Ce qui frappe encore, c’est la perfection des réalisations. Ce n’est pas un secret : Yves Saint Laurent était très exigeant vis-à-vis de ses premières d’atelier. Contrairement à l’usage, celles qui œuvraient pour lui devaient être spécialisées à la fois dans le flou et dans le tailleur. L’on ne peut donc quitter ce singulier hommage sans penser aux heures que des mains habiles et invisibles ont passées sur ces créations d’exception.

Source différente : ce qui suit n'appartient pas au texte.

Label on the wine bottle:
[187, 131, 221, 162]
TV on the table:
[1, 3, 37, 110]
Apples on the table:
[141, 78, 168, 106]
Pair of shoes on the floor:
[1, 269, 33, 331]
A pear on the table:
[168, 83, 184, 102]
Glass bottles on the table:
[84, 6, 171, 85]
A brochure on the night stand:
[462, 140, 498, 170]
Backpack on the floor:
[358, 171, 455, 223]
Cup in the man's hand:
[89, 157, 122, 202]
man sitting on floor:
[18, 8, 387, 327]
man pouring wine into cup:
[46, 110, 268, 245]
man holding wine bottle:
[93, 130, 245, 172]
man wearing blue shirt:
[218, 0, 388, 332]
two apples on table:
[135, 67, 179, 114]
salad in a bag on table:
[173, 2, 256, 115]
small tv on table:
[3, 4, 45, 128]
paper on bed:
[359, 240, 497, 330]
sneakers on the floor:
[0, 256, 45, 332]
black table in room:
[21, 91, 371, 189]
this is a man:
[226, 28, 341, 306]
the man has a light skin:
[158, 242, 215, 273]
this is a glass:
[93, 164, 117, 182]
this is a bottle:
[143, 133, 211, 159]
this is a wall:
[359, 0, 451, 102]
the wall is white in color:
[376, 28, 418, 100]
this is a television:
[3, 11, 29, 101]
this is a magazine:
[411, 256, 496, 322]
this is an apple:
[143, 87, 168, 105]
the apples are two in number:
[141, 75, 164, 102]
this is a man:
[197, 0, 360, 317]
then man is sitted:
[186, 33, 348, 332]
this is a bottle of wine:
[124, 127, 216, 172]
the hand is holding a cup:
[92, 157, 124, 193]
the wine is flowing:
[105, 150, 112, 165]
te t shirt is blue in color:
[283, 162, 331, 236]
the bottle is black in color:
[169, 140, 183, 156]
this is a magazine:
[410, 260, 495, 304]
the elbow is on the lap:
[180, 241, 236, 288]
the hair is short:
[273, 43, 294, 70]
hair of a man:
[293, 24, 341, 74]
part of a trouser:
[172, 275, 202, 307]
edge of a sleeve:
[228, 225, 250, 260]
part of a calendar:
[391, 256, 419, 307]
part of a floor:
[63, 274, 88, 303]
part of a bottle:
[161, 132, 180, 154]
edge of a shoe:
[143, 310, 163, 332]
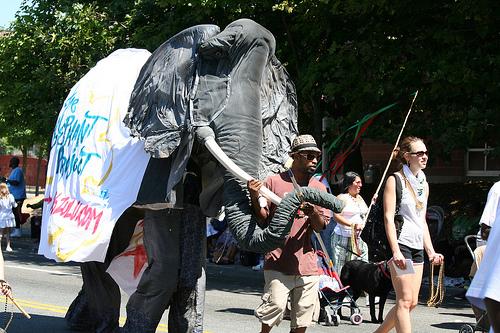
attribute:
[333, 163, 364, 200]
hair — black 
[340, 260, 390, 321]
dog — brown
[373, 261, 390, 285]
collar — red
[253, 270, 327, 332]
shorts — beige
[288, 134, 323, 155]
hat — gray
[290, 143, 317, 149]
stripe — black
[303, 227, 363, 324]
stroller — for baby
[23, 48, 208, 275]
banner — white, yellow, red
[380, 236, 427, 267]
shorts — black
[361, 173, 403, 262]
bag — black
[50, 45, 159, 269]
sign — white, large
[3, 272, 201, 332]
street marking — yellow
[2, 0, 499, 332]
afternoon parade — large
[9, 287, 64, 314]
line — yellow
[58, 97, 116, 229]
letters — blue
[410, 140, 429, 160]
shades — reddish, brown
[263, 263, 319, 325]
shorts — brown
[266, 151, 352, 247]
shirt — short sleeved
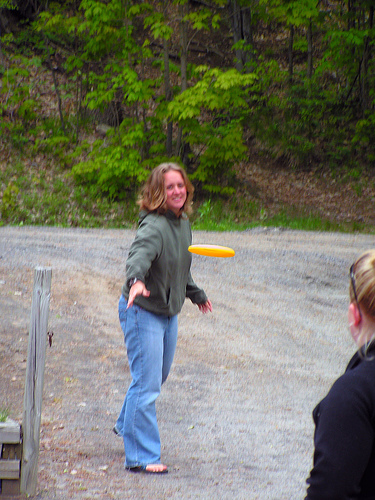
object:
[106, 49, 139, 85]
green leaves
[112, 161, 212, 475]
girl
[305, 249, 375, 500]
girl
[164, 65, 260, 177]
leaves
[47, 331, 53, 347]
key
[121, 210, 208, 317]
hoodie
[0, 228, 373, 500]
dirveway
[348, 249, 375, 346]
head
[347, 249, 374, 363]
hair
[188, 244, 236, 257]
flying disc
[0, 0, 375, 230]
bushes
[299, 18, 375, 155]
leaves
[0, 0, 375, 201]
tree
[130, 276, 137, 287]
watch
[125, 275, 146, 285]
wrist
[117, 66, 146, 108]
leaves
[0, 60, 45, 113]
green leaves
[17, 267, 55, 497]
fence post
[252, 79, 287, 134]
leaves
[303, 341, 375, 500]
top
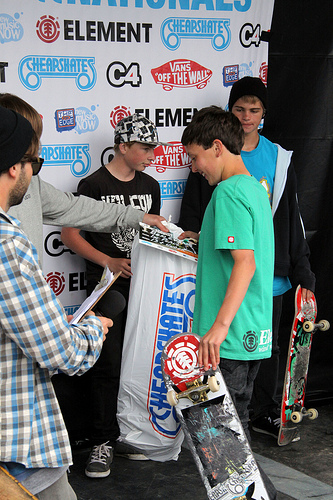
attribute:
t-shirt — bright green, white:
[189, 173, 275, 362]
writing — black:
[239, 326, 274, 353]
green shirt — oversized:
[196, 173, 274, 360]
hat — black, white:
[107, 111, 167, 152]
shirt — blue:
[181, 136, 314, 288]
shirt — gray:
[238, 131, 280, 199]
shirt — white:
[1, 205, 98, 475]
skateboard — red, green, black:
[275, 285, 317, 451]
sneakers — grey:
[83, 440, 118, 481]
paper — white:
[64, 268, 117, 324]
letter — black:
[68, 271, 80, 293]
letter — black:
[53, 22, 161, 52]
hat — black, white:
[113, 111, 172, 154]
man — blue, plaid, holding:
[1, 105, 111, 498]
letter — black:
[151, 106, 165, 128]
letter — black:
[85, 20, 95, 41]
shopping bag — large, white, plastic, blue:
[114, 226, 202, 461]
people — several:
[172, 100, 277, 462]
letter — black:
[115, 20, 126, 41]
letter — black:
[85, 34, 152, 102]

Jusqu’au 5 mai 2013, à l’ING Cultural Center (6, place Royale à 1000 Bruxelles). Tous les jours de 10h à 18h, nocturne le mercredi jusqu’à 21h. Entrée : 6€/4€/3€. Gratuit pour les moins de 13 ans. Ateliers pour enfants (5 €), uniquement sur réservation : www.ing.be/art. Audioguide. Cahier du visiteur (12€).